Perhaps it's something like this:

  • To capture, store, and retrieve information. To remember things.
  • To organize your life. To get shit done.

The storage and retrieval part is relatively straightforward. It's capturing everything you deem worthy of saving:

  • Things you come across online and offline, e.g. articles, videos.
  • Things that make up your life, e.g. your thoughts, ideas, life events.
  • Things you create and learn, e.g. your course notes and other notes.

The organizational part is a little different:

  • You can use simple notes just to write things down, e.g. a grocery list.
  • You can use notes with checkboxes to act as a simple daily/weekly planner.
  • You can use notes with tasks and dates to track more complex projects.

And that's what I ended up using Evernote for eventually.

It took me a few months to get through the worst of my Great Depression and find a job, but it took me another year to get my self-improvement mindset back. A year later, I felt like I'm slowly starting to sink back into the rut. And I knew it wasn't a good sign.

It was time to get back to deliberate self-improvement:

  • I signed up for Khan Academy's Statistics and Probability course (it's GREAT!).
  • I started practicing a proper 10-finger typing method to up my speed.
  • I decided to learn more about investing money and to level up a bunch of other skills I was missing, such as speech, presentation, video editing, and others.

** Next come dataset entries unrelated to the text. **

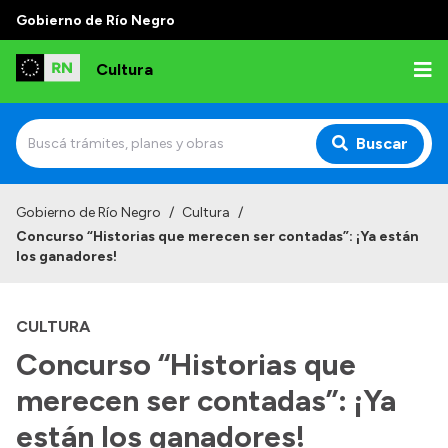
Gobierno de Río Negro
Cultura
Buscar
Inicio
Gobierno de Río Negro
/
Cultura
/
Concurso “Historias que merecen ser contadas”: ¡Ya están
Institucional
los ganadores!
Funciones
CULTURA
Autoridades
Concurso “Historias que
Delegaciones
merecen ser contadas”: ¡Ya
Normativa
están los ganadores!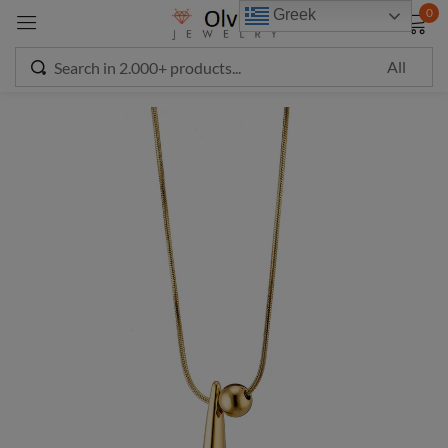
modal-check
0
Greek
Sign in
Remember me
Lost password?
LOG IN
CREATE AN ACCOUNT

This took time and effort, so I started using Evernote to make it more manageable.

Initially, I just kept notes from my courses and my research. At some point, I created a simple daily and weekly planner to keep track of my tasks and habits. This was me organizing my life, but it took me another six months until I found a way to use Evernote to efficiently store and retrieve information.

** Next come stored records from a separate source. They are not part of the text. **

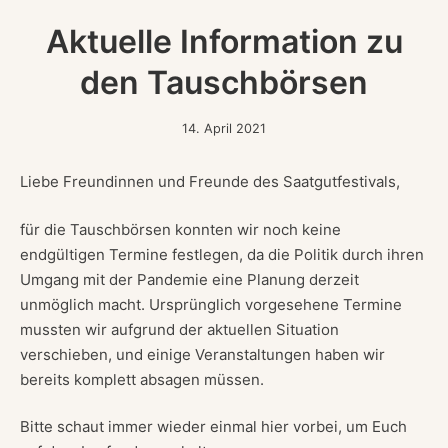
Aktuelle Information zu
den Tauschbörsen
14.
14. April 2021
April
2021
Liebe Freundinnen und Freunde des Saatgutfestivals,
für die Tauschbörsen konnten wir noch keine
endgültigen Termine festlegen, da die Politik durch ihren
Umgang mit der Pandemie eine Planung derzeit
unmöglich macht. Ursprünglich vorgesehene Termine
mussten wir aufgrund der aktuellen Situation
verschieben, und einige Veranstaltungen haben wir
bereits komplett absagen müssen.
Bitte schaut immer wieder einmal hier vorbei, um Euch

And as it turns out, information capture is where Evernote really shines.

In the past, I used Evernote just like I used my browser's bookmark manager. That is, by saving a bookmark into Evernote, sticking it into one of my hundred notebooks, and forgetting about it forever.

Then I discovered tags, and it changed everything. I nuked my clumsy notebook structure, recreated it in tags, and am living with Evernote happily ever after.

Today, I exclusively use Web Clipper to save stuff from the internet:

  • I capture blog posts and articles I've read or plan to read.
  • I save the newsletters that I find interesting.
  • And generally, I save everything I think I might need in the future.

Whenever possible, I read and highlight this stuff directly in Evernote. The next time I'm working on a project of any kind, it's easy to pull up all of my highlighted articles related to the topic.

Eventually, I started taking notes from the books I was reading or listening. I've been struggling with not retaining information from audiobooks for a long time. Just like I hated forgetting my life and my thoughts, I also hated forgetting the great ideas I've been picking up from books.

A few months ago, I've finally discovered a solution that works for me: taking notes using an iPad. It completely changed the way I read. If you're curious, I'm telling that story in a lot more detail in my article on note-taking and audiobooks.

Just like the diary transformed the way I think and remember, my notes transformed the way I work with information.

And one more thing

So that's why I keep a diary and take notes.

These simple acts completely transformed my life, and I truly believe everyone can benefit from doing these things to some extent.

But it's not a silver bullet. It would be nonsense to say that journaling and note-taking "cured my depression", or whatever. We're all different and unique.

Just like everything else, these things are tools. And it's up to you to decide which tools work best for you, and whether or not you need any tools at all.

What I'm saying is, keep your toolbox up to date, organized, and at hand.